| | John, consider yourself complimented. Even though he apparently trembles when using the button for the full stop, you seem to have gotten an entire two sentences out of Robert.
I certainly agree that the police should have all resources necessary to their proper functions.
But consider just one story from my experience. I was living at the corner of 207th street and Brook Avenue in Washington Heights, working for a corporation with a local office nearby. It was my habit after the Simpsons aired at 11PM and 11:30PM to go to the Bodega before it closed shortly after midnight. Most of the inhabitants of the building were Dominican, and I was the only person of Northern European descent.
One night I noticed a strange white van parked at the corner, illegally. In the rear cabin through the illegally tinted windows I saw a small red light as one would see on a VCR. I thought to myself "I hope that's surveillance, and not a gun sight." The van was there every night for several days. Waiting for my boyfriend to visit (he worked the evening shift) I would look at the van from inside the lobby of my building. One Friday night, I ordered steak from the restaurant next door and just downstairs from my building. I exited the building and walked directly to the restaurant. As I did so, three unmarked cars sped up to the corner, and as I entered the restaurant door I heard the cops jumping out of their cars curse "He's on to us!"
These fools, if I can be so polite, had apparently been surveilling me and on no other evidence I can assure you than the fact that I was a white person exiting a largely Hispanic building.
Their "cover" being blown, the next day, Saturday, the van was gone. Sunday evening I walked two blocks to the ATM to withdraw money to purchase steak from the grocery store. I noticed something was amiss, and lo and behold, across the street from the bank again unmarked cars rushed me down, I was put up against the wall and frisked. I insisted that the officer not touch me, and tell me why I was being stopped. He said he had to search me (in jeans and T-shirt) as I might be carrying a weapon. He simultaneously said that if I told him where the drugs were hidden, he would just issue me a ticket, and not arrest me. I laughed.
This cop was a rather fat balding Irishman, in uniform. The undercover cops don't like to do the frisks. I told him to leave me alone, I would show him ID. I gave him my license showing my residence from where they had followed me. I explained to him how I had been the subject of their stake-out for a week. He apologized, and explained that he had been assigned to work with the undercover unit, and that he himself recognized me from the neighborhood, and that he thought stopping me was wrong.

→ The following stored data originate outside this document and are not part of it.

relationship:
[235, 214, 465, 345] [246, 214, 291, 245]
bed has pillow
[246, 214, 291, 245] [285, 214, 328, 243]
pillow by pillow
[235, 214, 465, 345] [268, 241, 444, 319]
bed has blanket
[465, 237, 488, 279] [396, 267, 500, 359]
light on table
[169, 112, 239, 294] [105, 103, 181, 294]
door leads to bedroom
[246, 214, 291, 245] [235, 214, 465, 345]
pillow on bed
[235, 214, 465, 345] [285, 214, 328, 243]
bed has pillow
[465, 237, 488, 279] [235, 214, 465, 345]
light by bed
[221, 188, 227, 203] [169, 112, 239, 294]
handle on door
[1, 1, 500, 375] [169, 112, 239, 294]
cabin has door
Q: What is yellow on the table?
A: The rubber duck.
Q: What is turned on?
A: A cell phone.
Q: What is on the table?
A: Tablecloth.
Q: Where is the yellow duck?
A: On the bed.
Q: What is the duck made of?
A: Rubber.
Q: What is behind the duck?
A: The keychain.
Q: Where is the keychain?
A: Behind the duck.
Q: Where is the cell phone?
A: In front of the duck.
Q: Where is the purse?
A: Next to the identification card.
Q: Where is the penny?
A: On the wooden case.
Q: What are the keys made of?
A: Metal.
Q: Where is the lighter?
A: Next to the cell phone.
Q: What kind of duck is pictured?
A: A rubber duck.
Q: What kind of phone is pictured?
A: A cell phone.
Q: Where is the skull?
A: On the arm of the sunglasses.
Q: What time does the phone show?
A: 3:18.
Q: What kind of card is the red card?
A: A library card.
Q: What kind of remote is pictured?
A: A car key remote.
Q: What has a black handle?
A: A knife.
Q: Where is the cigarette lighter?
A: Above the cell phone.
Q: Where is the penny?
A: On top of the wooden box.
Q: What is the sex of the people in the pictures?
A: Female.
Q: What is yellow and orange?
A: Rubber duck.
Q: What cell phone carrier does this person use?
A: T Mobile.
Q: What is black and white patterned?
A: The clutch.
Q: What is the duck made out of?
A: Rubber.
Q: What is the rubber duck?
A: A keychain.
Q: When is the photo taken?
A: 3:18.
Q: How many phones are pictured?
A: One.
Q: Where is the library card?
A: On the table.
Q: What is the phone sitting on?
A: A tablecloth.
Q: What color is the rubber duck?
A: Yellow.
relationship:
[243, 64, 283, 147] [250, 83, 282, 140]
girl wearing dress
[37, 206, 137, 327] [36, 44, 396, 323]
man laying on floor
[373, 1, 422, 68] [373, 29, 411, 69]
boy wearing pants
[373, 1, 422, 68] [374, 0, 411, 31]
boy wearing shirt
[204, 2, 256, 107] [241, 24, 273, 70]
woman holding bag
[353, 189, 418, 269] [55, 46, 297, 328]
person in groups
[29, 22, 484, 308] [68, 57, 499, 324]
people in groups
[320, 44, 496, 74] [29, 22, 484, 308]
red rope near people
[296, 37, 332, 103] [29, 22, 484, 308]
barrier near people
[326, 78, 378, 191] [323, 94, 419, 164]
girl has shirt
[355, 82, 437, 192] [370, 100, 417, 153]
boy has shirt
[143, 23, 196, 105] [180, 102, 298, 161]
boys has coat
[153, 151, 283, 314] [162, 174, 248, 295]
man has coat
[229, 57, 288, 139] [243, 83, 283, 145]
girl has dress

I don't for a second believe that that cop had "stood up" for me to the undercover officers. I was made to look a fool and a criminal before my entire neighborhood. I spent the next two weeks explaining to store owners why they had seen me treated like a criminal. Luckily for me, the store owners are all minorities and understand that, at least in certain parts of NYC, it is shoot, beat, and arrest first, think later.
I have nothing against police officers doing their proper functions. I am distantly related to Daniel Faulkner by marriage through my sister. He was murdered by Mumia Abu Jamal. The police have a hard enough job without having to arrest non-criminals for non-crimes. Were narcotics not illegal, surely police officers would not have to fear attack from pharmacists with AK 47's and body armor.